He expressed optimism that economic growth would accelerate significantly in the second half of FY25, driven by improving trends in high-frequency indicators during October and November.
“The growth rate is expected to be much higher in the second half of the financial year,” he said, adding that the government is actively working to achieve the GDP growth estimates outlined in the Economic Survey.
India’s GDP grew by 5.4% in the July-September period, marking its slowest expansion in two years. This was a sharp decline from the 8.1% growth recorded in the same quarter last year and fell short of the 6.5% projection for the period.
The subdued performance was largely attributed to challenges in manufacturing and mining, which have faced headwinds from global economic uncertainty and rising input costs.

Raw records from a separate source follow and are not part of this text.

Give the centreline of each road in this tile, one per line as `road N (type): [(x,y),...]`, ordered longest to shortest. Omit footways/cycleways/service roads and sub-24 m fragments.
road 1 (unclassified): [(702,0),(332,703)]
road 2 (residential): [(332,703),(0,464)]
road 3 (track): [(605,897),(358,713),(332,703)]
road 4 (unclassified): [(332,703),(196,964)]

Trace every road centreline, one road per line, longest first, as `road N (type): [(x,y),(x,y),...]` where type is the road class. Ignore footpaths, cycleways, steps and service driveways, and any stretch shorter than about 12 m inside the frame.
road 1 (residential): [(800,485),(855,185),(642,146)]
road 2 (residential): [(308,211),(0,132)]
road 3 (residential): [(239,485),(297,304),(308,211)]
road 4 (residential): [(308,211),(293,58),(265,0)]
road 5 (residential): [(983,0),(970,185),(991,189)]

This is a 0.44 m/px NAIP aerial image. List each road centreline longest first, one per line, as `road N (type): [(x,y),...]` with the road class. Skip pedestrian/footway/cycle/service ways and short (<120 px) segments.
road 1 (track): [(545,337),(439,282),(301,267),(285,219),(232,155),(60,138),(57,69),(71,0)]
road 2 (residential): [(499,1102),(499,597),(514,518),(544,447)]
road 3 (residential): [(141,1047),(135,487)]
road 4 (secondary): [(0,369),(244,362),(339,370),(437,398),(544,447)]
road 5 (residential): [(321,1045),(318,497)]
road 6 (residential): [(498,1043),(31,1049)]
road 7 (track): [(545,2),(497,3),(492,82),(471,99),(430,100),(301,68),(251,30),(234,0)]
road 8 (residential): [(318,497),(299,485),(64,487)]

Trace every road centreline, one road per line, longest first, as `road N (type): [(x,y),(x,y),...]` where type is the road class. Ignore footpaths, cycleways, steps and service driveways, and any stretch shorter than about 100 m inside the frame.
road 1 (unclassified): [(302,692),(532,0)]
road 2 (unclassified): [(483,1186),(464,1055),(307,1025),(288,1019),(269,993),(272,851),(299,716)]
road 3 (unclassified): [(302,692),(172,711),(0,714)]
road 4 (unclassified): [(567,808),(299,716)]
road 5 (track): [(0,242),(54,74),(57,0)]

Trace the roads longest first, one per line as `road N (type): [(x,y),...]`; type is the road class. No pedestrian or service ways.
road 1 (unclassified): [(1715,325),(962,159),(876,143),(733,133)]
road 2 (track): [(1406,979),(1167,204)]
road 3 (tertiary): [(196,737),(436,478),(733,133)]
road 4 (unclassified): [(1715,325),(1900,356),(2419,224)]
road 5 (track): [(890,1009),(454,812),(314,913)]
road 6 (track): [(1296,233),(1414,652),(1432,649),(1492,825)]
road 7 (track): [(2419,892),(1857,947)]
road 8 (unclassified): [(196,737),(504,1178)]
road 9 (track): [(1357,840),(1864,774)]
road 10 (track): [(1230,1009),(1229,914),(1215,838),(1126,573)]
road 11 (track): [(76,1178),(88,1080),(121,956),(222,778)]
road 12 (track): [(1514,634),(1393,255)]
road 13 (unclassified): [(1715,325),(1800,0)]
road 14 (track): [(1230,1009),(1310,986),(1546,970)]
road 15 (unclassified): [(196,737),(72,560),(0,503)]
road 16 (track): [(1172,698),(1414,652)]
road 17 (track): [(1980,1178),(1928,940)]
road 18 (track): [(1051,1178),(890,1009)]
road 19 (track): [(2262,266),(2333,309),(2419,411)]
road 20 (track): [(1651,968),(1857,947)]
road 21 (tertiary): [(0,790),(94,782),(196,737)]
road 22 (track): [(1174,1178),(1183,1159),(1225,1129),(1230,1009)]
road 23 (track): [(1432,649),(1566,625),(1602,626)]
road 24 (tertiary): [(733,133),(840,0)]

Also read: India’s Q2 GDP growth slows to a shocking 5.4%, lowest since Q3 FY23
Despite the slowdown, Chief Economic Advisor V Anantha Nageswaran had earlier noted that the figures were “disappointing but not alarming.” He reaffirmed confidence in meeting the government’s target of 6.5–7% GDP growth for FY25 but acknowledged risks posed by global economic challenges, particularly in export-driven sectors.
The manufacturing sector showed signs of strain, with the Purchasing Managers’ Index (PMI) slipping to 56.5 in November, its lowest level in 11 months. Rising input costs and intense competition were cited as primary factors behind this decline, affecting industries like chemicals, cotton, and rubber.
While domestic steel consumption rose during the quarter, production struggled to match demand due to increased dumping from international players. Inflation in manufacturing, meanwhile, reached its highest point since July, adding to the sector’s challenges.
In response to the slowdown, the government has stepped up efforts to bolster growth. Prime Minister Narendra Modi’s administration is expected to enhance spending on infrastructure, as outlined in the ₹48 trillion budget announced earlier this year.
Also read: Q2 GDP growth shocker may trigger action from RBI; raise questions over India’s potential growth
Additional measures, including incentives for electric vehicle manufacturers and a proposed increase in the foreign direct investment limit in insurance to 100%, are aimed at boosting domestic manufacturing and economic activity.
Analysts remain optimistic about a stronger second half, with higher government expenditure expected to offset the challenges of the first half.
Despite the dip in Q2, India retains its position as the fastest-growing major economy.